**Текст для чтения**:
• • • • • • •
Издревле нашивали бока при помощи деревянных шпеньков, но викинги стали применять железные гвозди. Продуманные изгиб судна и ясеневые доски обеспечивали эластичность корпуса. Рулевое весло крепили к правому борту у кормы, с ним справлялся один человек — «рулевой борта». Мачта была съемной, как и парус. Перед сражением парус укладывали на дно корабля, чтобы не повредить его, да и для того, чтобы команда не вздумала выйти из боя и сбежать. Моряки, они же воины, развешивали свои раскрашенные щиты на наружные стенки бортов[411], садились на свои сундучки и брались за весла; скамейки для гребцов если и были, то лишь на самых больших судах.

Постройка корабля вообще была довольно долгим делом, ведь расщеп в дереве расширяли до нужной ширины постепенно, неоднократно заливая его кипятком и вставляя поперек щели все более длинные и широкие брусья. Эту работу можно было производить только под открытым небом, близ воды, т. е. в теплое время года, поэтому для сооружения нашвы требовалось до трех лет.

Приступая к такому важному делу, как строительство корабля, выполняли необходимые ритуалы. Перед деревом, которое намеревались срубить для киля, клали угощение, чтобы дух дерева ушел из его ствола. Падать дерево должно было строго на север, чтобы предупредить о беспокойстве злые силы, и т. д.

Однодеревки были известны и на Русском Севере, где ими пользовались поморы.

Чаще всего в сагах упоминаются военные суда. Это были, в том числе, парусно-весельные шняки — длинные, с низкими бортами, узкие и быстрые в движении, с 20–30 веслами[412], которые могли помимо гребцов (одновременно воинов) брать на борт еще по 10–20 человек. Кораблям Ингвара Путешественника требовалось от 20 до 40 человек команды, так что 30 его кораблей в принципе могли вмещать тысячу и более воинов-гребцов (что следует, скорее всего, отнести за счет фантазии автора саги). То, что боевые корабли-дракены могли нести до 50–100 человек, известно из многих саг. При всех условиях на борт военного корабля брали несколько десятков боеспособных людей. Их называли «корабельными воинами», «корабельной дружиной». Есть упоминания о дракаре, в котором было даже по 70 гребцов по каждому борту.
• • • • • • •
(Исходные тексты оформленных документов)

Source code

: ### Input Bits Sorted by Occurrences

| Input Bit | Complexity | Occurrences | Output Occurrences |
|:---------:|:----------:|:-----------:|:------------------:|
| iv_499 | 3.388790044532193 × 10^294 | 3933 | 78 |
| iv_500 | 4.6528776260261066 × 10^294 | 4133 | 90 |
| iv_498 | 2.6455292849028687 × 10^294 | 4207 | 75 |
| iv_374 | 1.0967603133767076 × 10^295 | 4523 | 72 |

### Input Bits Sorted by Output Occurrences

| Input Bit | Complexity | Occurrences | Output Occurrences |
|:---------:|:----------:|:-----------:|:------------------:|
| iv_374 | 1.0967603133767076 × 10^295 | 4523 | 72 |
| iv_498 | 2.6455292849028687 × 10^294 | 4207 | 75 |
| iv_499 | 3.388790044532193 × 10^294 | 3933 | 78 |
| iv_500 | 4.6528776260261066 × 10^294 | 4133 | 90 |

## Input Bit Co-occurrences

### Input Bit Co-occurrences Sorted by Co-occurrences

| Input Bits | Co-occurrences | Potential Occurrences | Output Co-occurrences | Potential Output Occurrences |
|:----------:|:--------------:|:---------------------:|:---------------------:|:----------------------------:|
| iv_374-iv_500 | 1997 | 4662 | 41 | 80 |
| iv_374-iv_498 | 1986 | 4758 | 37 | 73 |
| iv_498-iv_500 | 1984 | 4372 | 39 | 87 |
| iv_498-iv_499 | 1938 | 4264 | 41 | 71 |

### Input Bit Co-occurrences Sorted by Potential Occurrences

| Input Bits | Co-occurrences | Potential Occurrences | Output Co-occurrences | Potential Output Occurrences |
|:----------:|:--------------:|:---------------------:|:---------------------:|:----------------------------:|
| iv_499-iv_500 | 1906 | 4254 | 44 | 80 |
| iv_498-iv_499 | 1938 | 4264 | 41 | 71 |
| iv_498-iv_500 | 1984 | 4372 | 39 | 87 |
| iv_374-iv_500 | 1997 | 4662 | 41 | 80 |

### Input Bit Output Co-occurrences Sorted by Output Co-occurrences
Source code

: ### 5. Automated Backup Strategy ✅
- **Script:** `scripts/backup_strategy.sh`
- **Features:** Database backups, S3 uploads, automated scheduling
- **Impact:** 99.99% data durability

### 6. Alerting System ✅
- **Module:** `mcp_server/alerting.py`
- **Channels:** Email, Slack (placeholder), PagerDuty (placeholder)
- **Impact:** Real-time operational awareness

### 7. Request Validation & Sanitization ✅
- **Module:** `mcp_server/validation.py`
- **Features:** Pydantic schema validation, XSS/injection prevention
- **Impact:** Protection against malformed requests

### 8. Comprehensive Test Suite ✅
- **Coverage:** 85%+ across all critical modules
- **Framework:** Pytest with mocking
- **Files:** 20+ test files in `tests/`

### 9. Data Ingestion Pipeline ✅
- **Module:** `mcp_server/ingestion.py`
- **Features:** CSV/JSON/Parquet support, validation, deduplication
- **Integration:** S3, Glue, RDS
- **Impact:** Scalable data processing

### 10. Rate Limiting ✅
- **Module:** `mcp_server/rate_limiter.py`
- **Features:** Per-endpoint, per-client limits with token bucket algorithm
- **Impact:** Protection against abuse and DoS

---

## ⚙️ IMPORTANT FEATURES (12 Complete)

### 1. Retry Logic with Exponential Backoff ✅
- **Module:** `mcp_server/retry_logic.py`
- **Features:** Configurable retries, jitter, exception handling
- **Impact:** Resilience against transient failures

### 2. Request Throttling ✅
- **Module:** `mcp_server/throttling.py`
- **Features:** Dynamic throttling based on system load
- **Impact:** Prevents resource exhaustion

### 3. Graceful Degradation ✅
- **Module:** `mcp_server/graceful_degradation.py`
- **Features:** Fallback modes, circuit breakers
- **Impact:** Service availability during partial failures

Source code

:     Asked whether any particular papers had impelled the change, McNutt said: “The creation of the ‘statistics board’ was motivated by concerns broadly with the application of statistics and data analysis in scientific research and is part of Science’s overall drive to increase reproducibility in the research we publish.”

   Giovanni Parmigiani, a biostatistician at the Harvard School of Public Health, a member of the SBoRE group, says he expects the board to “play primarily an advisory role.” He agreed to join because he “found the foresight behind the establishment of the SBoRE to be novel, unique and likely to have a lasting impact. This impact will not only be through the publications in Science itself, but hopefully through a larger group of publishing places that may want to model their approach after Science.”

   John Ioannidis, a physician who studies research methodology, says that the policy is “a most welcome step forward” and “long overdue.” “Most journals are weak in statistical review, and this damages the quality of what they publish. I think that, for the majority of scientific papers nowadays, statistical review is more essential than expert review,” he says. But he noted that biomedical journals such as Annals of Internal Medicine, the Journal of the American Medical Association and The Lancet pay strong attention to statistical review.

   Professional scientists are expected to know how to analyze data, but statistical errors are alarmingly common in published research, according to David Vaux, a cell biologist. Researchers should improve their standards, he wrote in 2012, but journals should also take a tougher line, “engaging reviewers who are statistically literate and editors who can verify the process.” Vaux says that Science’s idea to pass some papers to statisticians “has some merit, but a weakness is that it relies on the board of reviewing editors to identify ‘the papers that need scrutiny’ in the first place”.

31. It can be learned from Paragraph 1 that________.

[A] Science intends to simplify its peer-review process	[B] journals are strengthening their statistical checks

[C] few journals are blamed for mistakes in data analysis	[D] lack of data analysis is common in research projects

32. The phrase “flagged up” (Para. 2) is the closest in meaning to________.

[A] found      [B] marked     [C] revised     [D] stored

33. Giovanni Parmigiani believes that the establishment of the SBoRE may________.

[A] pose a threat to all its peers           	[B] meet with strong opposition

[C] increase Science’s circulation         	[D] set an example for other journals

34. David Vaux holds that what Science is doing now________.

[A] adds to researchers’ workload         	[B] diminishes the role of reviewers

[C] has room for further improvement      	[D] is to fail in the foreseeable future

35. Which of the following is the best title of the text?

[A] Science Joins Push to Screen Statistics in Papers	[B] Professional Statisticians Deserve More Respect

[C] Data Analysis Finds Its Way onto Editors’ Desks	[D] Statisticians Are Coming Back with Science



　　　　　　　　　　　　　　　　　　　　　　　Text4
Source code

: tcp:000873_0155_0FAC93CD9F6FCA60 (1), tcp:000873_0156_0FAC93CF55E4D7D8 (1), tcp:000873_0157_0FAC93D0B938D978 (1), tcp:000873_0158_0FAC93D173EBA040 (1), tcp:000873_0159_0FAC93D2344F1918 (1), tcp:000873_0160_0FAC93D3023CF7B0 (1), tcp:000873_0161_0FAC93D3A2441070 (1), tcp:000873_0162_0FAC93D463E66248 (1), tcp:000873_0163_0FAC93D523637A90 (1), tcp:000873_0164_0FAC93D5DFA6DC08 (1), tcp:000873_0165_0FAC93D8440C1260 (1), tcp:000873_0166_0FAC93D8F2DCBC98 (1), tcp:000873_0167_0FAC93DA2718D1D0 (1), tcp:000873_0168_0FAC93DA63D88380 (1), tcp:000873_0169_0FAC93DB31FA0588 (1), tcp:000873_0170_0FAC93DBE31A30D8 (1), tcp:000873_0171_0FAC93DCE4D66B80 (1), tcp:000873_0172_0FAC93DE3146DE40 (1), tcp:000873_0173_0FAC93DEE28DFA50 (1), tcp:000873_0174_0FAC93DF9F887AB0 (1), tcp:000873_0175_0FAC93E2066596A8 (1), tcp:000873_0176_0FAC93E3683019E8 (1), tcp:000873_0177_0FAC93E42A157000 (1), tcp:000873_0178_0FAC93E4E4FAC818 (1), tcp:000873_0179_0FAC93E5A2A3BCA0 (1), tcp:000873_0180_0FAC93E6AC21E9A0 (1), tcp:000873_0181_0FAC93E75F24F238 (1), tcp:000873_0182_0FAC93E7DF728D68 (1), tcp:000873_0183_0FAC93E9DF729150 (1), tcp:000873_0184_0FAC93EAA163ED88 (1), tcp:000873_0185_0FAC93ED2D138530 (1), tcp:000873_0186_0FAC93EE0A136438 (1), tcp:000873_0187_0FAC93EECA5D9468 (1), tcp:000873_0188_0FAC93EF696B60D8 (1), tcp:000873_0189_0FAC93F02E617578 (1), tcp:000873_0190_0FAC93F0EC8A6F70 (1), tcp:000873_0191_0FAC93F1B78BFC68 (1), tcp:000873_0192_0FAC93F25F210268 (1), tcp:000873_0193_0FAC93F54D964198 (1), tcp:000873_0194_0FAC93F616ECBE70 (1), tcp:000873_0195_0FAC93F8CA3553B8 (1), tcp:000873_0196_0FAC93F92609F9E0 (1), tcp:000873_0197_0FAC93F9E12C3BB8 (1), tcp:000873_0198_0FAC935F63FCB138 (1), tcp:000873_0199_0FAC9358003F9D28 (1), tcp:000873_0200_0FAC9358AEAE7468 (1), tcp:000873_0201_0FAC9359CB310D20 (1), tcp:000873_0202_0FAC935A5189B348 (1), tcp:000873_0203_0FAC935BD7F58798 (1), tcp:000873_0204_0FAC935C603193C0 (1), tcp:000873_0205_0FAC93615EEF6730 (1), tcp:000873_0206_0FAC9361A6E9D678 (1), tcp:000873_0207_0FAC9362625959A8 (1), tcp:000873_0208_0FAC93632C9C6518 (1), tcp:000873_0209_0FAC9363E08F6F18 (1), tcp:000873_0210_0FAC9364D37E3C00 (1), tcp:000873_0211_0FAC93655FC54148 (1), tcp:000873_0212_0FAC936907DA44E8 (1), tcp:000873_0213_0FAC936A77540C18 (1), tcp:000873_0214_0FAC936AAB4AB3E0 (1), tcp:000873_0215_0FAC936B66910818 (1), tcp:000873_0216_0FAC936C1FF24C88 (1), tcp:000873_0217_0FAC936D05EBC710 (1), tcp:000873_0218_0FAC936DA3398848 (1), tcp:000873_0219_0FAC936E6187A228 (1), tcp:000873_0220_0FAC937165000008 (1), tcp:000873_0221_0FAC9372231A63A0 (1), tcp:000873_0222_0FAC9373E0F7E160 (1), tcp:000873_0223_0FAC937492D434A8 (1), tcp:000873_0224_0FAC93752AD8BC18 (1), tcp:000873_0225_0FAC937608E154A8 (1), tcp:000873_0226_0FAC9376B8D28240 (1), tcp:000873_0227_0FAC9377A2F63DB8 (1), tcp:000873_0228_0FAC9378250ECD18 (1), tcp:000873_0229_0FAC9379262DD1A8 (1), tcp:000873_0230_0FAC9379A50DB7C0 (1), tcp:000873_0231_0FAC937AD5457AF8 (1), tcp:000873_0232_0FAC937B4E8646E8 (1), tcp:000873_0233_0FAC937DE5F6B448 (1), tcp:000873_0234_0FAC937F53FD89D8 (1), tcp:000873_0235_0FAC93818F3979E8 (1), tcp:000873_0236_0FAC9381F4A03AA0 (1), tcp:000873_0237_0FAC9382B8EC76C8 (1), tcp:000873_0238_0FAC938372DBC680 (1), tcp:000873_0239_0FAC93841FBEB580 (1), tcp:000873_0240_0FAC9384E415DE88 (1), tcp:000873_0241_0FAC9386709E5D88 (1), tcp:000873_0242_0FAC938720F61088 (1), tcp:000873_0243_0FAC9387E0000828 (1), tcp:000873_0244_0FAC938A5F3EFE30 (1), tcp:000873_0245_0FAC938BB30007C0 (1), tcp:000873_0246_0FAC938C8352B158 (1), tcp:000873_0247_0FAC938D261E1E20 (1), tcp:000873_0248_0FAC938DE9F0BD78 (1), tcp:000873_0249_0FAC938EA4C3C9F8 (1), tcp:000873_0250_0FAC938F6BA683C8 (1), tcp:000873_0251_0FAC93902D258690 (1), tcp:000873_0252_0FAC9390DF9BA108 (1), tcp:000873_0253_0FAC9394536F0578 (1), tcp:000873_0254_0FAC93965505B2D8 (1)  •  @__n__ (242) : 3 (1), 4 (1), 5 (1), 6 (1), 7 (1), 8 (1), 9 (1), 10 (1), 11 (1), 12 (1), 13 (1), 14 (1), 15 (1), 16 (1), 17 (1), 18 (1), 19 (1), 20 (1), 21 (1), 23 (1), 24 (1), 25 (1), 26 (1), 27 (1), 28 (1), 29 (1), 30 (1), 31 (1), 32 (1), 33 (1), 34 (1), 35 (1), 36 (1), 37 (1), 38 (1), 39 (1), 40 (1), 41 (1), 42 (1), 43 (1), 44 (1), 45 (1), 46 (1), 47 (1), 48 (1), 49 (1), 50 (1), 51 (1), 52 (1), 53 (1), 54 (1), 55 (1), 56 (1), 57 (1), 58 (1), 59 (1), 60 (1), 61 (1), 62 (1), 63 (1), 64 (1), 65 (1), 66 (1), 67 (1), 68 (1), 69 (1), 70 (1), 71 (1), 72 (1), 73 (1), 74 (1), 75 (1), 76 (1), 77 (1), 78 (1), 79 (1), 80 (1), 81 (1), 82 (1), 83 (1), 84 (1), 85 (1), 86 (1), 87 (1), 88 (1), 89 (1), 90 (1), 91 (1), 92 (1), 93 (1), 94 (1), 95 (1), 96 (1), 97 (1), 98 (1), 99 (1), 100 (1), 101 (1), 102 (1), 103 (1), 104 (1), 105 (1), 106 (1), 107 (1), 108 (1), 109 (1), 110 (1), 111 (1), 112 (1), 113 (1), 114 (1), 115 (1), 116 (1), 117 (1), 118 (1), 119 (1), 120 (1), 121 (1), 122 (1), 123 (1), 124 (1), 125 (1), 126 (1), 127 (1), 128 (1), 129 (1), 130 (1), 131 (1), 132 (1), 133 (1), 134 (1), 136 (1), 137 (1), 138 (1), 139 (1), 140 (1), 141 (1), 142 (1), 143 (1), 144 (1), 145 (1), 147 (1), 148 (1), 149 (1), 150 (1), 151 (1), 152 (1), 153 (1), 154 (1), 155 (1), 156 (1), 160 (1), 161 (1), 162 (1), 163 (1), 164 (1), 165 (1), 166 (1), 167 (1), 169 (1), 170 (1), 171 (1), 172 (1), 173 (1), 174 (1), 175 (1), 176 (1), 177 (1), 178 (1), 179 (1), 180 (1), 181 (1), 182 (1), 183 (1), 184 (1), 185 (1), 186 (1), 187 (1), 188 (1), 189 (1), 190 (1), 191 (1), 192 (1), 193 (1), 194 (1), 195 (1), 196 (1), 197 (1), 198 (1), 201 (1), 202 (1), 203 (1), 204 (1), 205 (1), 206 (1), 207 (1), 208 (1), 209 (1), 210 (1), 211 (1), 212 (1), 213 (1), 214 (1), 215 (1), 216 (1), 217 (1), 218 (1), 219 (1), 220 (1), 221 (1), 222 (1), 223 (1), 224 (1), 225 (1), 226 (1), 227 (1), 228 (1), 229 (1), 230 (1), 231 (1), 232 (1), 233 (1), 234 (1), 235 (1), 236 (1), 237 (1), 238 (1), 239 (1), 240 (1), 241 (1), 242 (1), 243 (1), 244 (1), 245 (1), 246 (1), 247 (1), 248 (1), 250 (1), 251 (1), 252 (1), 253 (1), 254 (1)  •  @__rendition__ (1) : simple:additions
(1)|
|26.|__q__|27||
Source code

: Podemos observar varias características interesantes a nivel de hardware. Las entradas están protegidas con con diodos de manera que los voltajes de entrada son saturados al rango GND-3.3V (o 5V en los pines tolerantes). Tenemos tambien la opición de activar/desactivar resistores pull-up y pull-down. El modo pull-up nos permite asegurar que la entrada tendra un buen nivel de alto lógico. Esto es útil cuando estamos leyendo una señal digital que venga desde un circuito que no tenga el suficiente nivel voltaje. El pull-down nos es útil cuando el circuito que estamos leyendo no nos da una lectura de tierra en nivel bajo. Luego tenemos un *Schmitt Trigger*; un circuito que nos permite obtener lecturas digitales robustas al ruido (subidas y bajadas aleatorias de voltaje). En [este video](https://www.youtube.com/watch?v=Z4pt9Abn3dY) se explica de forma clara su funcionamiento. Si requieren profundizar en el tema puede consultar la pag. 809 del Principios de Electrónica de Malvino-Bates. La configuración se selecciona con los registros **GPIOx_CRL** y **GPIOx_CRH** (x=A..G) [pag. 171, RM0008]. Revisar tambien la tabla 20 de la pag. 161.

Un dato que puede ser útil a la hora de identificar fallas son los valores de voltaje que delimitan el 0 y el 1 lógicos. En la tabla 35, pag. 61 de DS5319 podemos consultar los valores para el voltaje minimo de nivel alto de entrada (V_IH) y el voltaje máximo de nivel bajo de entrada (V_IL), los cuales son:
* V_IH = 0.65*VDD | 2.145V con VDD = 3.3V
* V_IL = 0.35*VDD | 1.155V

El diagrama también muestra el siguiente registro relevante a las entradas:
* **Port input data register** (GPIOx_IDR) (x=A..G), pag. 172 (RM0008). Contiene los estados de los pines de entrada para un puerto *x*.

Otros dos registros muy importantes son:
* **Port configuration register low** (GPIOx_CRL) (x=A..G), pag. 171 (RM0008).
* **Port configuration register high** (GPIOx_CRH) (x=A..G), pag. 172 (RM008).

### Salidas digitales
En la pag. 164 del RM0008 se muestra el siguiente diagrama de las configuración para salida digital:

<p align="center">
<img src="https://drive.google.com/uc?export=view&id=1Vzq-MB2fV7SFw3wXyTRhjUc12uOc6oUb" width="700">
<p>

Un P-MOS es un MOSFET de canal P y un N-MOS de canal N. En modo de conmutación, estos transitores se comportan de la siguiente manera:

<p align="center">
• • • • • • •
**Задания**:
1. Перескажите в виде краткого списка абзац текста о кораблях викингов, начинающийся словами «Издревле нашивали бока», сохранив его основные факты.
2. Продолжите текст о кораблях викингов после его последнего предложения.
Данные никак не связаны с текстом о кораблях викингов.

**Ответы по порядку**:
1.
- Вместо деревянных шпеньков викинги стали скреплять бока судна железными гвоздями.
- Эластичность корпуса обеспечивали продуманный изгиб судна и ясеневые доски.
- Рулевое весло крепилось к правому борту у кормы, им управлял один человек — «рулевой борта».
- Мачта и парус были съемными. Перед сражением парус укладывали на дно корабля, чтобы не повредить его и чтобы команда не вышла из боя и не сбежала.
- Моряки-воины вешали раскрашенные щиты на наружные стенки бортов и гребли, сидя на своих сундучках. Скамейки для гребцов бывали разве что на самых больших судах.

2.
После высадки сколько-то дружинников уходили в поход, в разведку или на грабеж, а прочие оставались оберегать корабль[413]. Ночами судно по очереди охраняли дежурные, укрываясь от холода парусами. Корабль приходилось охранять и дома, в том числе в сарае: судя по «Саге о Фритьофе», злоумышленники могли пробить дыру в его днище.

Меньшие суда — ладьи с 6–16 парами весел, иногда они назывались скуты. Ладья Фритьофа Смелого, с 15 гребцами по каждому борту, носила звучное имя «Элида», ее борта были обиты железом (см. сагу о нем, гл. 1).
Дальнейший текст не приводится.